O Poeta não quer, ao mesmo tempo, abrir mão da poesia. Heroicamente, busca na cidade (“Quadros Parisienses”), no vinho (“O Vinho”) e no abandono a tudo que é destrutivo (“As Flores do Mal”), fugir às banalidades do cientificismo. O obscuro e o dissonante são as únicas possibilidades para a arte. Em sua análise dos “Quadros Parisienses”, Walter Benjamim já destacou o modo como, sensível às peculiaridades do mundo, o Poeta realça o mistério na metrópole moderna. Opõe-se a esse olhar sensível do artista aqueles descritos em seus poemas: o olhar alienado da mendiga ruiva (LXXXVIII), o olhar frio dos sete velhos (XC). O poema “As Velhinhas” (XCI) fala desses órgãos de “imaginar” como que idiotizados, tal qual uma “menina/que se assusta e sorri a tudo que cintila”. São olhos vazios como se tivessem perdido sua função, capazes apenas de uma ação mecânica. O olhar na modernidade está doente. De acordo com Benjamin, sobreviver e matar-se seriam os extremos a que o poeta poderia chegar. Baudelaire parece dizer que herói seria aquele que, consciente de sua cegueira, arrancasse os próprios olhos, sem esperar, contudo, alcançar a sabedoria.
No terceiro canto das Flores do Mal, o Poeta encontra-se com os trabalhadores, os assassinos, os solitários e os amantes em “O Vinho”, “óleo que os músculos enrija aos lutadores” (CIV, “A Alma do Vinho”). Mais do que fuga da realidade, a embriaguez do vinho é valorizada como uma nova episteme, uma forma de conhecer o mundo em suas distorções. Nesse sentido, a imagem do vinho em Baudelaire tem sido associada à sua concepção de poesia. Por fim, o Poeta entrega-se completamente ao ritmo dissoluto da modernidade. O quarto grupo de poemas que dá nome a todo o livro de Baudelaire (“As Flores do Mal”) canta o demônio, que fornece ao Poeta “o aparato sangrento e atroz da Destruição” (CIX, “A Destruição”); celebra o cadáver como mártir da “multidão impura” (CX, “A Mártir”); amaldiçoa as mulheres e suas idealizações romântico-burguesas (CXI, “Mulheres Malditas”); invoca a Orgia e a Morte como duas boas irmãs que oferecem o leito ao Poeta, “o favorito do inferno e cortesão falido” (CXII, “As Duas Boas Irmãs”); dessacraliza a musa, que se junta aos demônios para escarnecer do Poeta (CXV, “A Beatriz”); declara o fim de toda utopia (CXVI, “Uma Viagem a Citera”).

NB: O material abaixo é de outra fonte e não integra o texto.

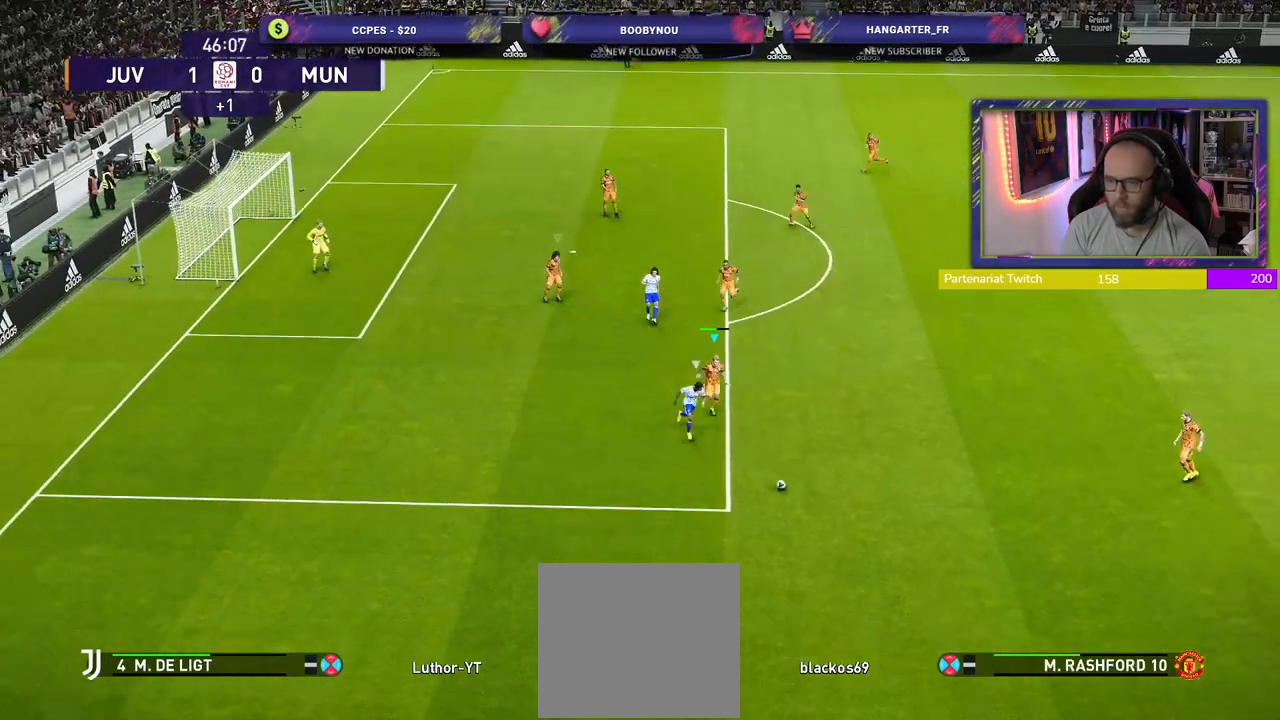
{"buttons": ["R2"], "left_stick": "down-left", "right_stick": "center", "events": [[480, "left_stick", "down-left"]]}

Apesar de ter transformado o mal na força criadora de sua produção, o Poeta sente-se frustrado. No penúltimo círculo de sua infernal epopeia, decide fazer ruir o imaginário cristão responsável por sua miséria existencial. “Revolta” compõe-se de seis poemas centralizados na inversão valorativa das figuras de deus e do diabo. O Poeta admira e identifica-se com a revolta do anjo caído que se fortalece quanto mais é exilado, ofendido, vencido. Cristo aparece apenas como mais um abandonado por deus: “Em que tu foste o mestre enfim? Dize: remorso/ Teu flanco não rasgou mais fundo do que a lança?” (CXVIII, “A Negação de São Pedro”). Seu satanismo, no entanto, não é necessariamente uma heresia, posto que, assim como já havia logrado subverter o discurso progressista usando suas próprias imagens, o Poeta usa a linguagem cristã para demonstrar as falácias do cristianismo, principalmente a mentirosa promessa de redenção. Assim é que o Poeta, abandonado por deus, carrasco de si mesmo, considera legítima “A Negação de São Pedro” (CXVIII), defende a raça de Caim (CXIX, “Abel e Caim”), entoa cânticos a seu irmão de queda, Satã (CXX, “As Litanias de Satã”).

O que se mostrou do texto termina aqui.